▸ **PAGE**:
————

En collaboration avec ULB-Coopération, Aliou Sall de Mundus maris a assuré un cours libre aux étudiants en master de Pr Nathalie Gypens intéressés à comprendre les multiples fonctions / rôles de différents écosystèmes aussi bien du milieu aquatique que terrestre et agricole d’une part, et comment ceux-ci peuvent être gérés de manière durable de l'autre. L’attention portait sur la dépendance des communautés de pêche artisanale sur les services rendus par les écosystèmes pour leurs moyens d’existence et les différents défis auxquels ils doivent faire face.

Ce cours de Master est ouvert à des étudiants aux parcours très différents et vise à leur donner une vue d’ensemble plutôt qu’une profonde analyse d’écosystèmes spécifiques ou de modèles de gestion. C’est ainsi qu’Aliou Sall a entamé en faisant un bref rappel sur l’origine de l’intérêt scientifique accordé aux écosystèmes marins, mettant en relief pour une première fois la signification des chaînes ou plutôt les réseaux alimentaires en milieu marin, expliquant ainsi ce que signifient les niveaux trophiques.

————

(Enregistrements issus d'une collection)
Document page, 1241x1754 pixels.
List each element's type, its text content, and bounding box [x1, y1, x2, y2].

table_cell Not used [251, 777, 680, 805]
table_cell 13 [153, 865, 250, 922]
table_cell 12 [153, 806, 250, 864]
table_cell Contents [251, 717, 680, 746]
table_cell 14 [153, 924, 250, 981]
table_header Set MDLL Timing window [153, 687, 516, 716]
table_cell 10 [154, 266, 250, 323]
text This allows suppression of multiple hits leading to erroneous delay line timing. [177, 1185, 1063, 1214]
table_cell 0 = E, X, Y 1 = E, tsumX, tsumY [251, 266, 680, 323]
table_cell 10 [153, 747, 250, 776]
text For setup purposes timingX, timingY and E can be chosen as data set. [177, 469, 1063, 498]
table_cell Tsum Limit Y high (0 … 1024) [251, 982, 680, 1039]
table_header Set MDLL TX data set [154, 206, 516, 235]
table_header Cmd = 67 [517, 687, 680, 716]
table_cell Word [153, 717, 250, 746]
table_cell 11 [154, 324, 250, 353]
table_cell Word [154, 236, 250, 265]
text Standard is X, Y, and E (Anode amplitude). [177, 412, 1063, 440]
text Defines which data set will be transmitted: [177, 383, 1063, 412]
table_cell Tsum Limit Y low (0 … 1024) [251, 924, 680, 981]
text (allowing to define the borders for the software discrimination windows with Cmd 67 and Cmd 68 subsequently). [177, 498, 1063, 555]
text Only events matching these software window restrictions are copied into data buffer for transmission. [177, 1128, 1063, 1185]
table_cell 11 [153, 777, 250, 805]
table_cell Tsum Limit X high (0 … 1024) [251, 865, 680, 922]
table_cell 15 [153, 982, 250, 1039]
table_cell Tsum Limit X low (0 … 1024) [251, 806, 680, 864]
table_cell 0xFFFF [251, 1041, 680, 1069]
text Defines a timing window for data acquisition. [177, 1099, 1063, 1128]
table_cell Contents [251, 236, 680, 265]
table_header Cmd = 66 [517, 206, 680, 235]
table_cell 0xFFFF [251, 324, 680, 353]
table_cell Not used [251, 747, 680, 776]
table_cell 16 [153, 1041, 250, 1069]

————

▸ **ÉNONCÉ 1**:
D'après la page, que répondre aux questions suivantes ?
(a) Avec quelle organisation Aliou Sall a-t-il assuré ce cours ?
(b) À quels étudiants le cours s'adressait-il ?
(c) Par quoi Aliou Sall a-t-il commencé son cours ?
▸ **ÉNONCÉ 2**:
Reproduisez le passage de la page qui va de « Ce cours de » jusqu'à « les niveaux trophiques. » inclus.
▸ **ÉNONCÉ 3**:
Ces affirmations concordent-elles avec la page ?
(a) Le cours visait une analyse approfondie de modèles de gestion spécifiques.
(b) Aliou Sall fait partie de Mundus maris.
(c) Le cours portait sur la dépendance des communautés de pêche artisanale envers les services des écosystèmes.
Seule la page sert de source pour répondre.

▸ **RÉSULTAT ATTENDU 1**:
(a) Avec ULB-Coopération.
(b) Aux étudiants en master de Pr Nathalie Gypens.
(c) Par un bref rappel sur l'origine de l'intérêt scientifique accordé aux écosystèmes marins.

▸ **RÉSULTAT ATTENDU 2**:
Ce cours de Master est ouvert à des étudiants aux parcours très différents et vise à leur donner une vue d’ensemble plutôt qu’une profonde analyse d’écosystèmes spécifiques ou de modèles de gestion. C’est ainsi qu’Aliou Sall a entamé en faisant un bref rappel sur l’origine de l’intérêt scientifique accordé aux écosystèmes marins, mettant en relief pour une première fois la signification des chaînes ou plutôt les réseaux alimentaires en milieu marin, expliquant ainsi ce que signifient les niveaux trophiques.

▸ **RÉSULTAT ATTENDU 3**:
(a) Non : « vise à leur donner une vue d’ensemble plutôt qu’une profonde analyse d’écosystèmes spécifiques ou de modèles de gestion ».
(b) Oui : « Aliou Sall de Mundus maris ».
(c) Oui : « L’attention portait sur la dépendance des communautés de pêche artisanale sur les services rendus par les écosystèmes ».